----- MATERIAL PROVIDED -----

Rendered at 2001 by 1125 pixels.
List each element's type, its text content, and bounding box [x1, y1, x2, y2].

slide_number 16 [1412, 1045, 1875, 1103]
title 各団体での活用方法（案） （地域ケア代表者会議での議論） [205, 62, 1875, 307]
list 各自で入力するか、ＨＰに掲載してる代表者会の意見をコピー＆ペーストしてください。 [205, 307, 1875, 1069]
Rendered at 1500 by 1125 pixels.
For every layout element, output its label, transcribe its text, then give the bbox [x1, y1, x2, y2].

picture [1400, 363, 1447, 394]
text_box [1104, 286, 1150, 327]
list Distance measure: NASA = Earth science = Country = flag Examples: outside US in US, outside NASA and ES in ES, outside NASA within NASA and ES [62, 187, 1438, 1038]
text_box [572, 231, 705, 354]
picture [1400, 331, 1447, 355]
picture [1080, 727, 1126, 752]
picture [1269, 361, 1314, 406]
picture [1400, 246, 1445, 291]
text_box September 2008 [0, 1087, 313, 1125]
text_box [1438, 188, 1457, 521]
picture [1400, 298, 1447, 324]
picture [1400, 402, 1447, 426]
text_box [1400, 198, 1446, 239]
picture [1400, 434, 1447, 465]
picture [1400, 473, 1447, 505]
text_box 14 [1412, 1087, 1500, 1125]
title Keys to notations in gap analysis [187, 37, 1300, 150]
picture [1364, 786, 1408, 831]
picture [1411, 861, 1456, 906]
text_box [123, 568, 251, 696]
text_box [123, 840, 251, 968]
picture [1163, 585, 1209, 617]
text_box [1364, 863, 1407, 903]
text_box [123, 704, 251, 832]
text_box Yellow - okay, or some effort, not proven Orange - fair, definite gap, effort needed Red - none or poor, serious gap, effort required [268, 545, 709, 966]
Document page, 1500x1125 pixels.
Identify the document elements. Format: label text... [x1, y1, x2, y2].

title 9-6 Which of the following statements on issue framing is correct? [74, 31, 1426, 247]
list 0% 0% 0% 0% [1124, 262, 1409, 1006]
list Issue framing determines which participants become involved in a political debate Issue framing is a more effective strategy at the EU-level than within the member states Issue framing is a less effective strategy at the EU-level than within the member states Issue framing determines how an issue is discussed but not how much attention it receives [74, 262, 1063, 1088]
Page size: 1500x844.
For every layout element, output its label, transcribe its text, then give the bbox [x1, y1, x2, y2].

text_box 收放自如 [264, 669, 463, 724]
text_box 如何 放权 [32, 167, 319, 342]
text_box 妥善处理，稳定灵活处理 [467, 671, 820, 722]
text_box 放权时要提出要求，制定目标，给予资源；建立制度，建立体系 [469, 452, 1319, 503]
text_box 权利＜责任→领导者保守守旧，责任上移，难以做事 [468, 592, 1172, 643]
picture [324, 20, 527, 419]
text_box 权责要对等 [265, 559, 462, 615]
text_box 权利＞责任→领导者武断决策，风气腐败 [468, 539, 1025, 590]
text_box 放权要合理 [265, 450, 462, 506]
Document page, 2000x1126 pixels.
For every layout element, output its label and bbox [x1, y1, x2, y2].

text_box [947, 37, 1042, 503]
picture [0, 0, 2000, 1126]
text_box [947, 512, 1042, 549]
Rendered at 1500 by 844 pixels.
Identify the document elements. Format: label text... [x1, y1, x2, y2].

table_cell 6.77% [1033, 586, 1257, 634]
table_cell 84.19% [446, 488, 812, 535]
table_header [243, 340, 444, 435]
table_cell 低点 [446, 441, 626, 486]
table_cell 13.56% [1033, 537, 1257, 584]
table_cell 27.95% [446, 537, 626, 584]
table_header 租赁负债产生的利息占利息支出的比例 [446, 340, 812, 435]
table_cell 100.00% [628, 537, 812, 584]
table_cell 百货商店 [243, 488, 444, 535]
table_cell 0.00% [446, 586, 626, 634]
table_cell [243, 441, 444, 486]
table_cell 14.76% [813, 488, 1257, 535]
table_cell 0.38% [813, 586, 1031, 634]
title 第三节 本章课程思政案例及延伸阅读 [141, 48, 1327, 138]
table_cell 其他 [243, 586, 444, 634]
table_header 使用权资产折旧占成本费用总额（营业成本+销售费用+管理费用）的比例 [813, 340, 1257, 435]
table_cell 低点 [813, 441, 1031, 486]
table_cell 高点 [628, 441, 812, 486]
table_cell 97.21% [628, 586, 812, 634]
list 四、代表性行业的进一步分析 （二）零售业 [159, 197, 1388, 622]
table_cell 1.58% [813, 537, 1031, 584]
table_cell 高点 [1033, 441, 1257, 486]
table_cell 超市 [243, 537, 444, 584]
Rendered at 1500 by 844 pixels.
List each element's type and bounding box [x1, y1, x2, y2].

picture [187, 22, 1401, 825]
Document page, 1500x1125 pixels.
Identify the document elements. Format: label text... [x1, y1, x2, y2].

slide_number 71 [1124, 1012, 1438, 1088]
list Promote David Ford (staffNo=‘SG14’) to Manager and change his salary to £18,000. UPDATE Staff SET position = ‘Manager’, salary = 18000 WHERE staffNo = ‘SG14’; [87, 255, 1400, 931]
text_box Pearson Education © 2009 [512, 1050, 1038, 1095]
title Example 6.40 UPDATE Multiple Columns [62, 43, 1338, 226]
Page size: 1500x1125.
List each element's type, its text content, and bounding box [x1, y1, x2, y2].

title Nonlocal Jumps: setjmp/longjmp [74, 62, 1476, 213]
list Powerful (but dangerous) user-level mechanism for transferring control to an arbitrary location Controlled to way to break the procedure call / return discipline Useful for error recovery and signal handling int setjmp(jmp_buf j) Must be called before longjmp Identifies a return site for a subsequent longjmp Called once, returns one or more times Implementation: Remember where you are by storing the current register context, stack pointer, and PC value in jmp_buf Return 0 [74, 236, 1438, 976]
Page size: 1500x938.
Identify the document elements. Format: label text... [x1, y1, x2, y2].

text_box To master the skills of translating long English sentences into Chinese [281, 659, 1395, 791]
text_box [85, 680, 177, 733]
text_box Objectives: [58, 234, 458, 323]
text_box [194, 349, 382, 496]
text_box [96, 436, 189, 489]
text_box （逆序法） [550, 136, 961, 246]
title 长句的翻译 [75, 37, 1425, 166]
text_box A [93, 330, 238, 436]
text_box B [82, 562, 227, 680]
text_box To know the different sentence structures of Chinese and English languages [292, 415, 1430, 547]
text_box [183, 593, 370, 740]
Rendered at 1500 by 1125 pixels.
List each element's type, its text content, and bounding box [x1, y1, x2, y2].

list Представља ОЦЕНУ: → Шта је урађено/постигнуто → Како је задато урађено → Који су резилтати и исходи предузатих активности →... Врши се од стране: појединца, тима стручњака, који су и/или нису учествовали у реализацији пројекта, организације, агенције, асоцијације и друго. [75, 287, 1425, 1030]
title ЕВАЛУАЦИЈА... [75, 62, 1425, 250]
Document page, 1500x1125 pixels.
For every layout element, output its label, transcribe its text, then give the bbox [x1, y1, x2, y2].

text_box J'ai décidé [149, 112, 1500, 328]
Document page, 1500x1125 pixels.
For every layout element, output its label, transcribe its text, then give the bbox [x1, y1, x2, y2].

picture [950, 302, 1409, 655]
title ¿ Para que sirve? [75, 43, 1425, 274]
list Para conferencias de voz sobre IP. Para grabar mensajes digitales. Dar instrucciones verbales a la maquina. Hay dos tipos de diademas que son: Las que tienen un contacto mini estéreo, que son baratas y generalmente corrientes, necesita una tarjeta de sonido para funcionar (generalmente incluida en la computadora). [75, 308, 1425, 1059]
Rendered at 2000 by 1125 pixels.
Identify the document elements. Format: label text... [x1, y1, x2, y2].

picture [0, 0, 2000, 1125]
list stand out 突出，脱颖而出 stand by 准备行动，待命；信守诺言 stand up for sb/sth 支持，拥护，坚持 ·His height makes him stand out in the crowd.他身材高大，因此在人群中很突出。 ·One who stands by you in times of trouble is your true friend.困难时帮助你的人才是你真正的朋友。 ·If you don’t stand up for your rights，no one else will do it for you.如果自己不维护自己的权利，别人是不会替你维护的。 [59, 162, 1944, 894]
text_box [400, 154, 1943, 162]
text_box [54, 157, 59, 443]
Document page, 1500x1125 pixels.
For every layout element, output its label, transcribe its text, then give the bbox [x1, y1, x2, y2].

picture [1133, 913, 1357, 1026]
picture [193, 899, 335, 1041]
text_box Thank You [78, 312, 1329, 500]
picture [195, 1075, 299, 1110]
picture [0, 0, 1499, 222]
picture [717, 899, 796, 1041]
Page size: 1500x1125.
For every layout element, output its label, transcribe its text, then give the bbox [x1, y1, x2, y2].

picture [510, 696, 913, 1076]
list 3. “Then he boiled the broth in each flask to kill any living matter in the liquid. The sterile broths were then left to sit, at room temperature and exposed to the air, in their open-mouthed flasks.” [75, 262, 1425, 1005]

-----

Filter the material above down to the lines that hold the word "size".

Page size: 1500x844.
Page size: 1500x1125.
Page size: 1500x938.
Page size: 1500x1125.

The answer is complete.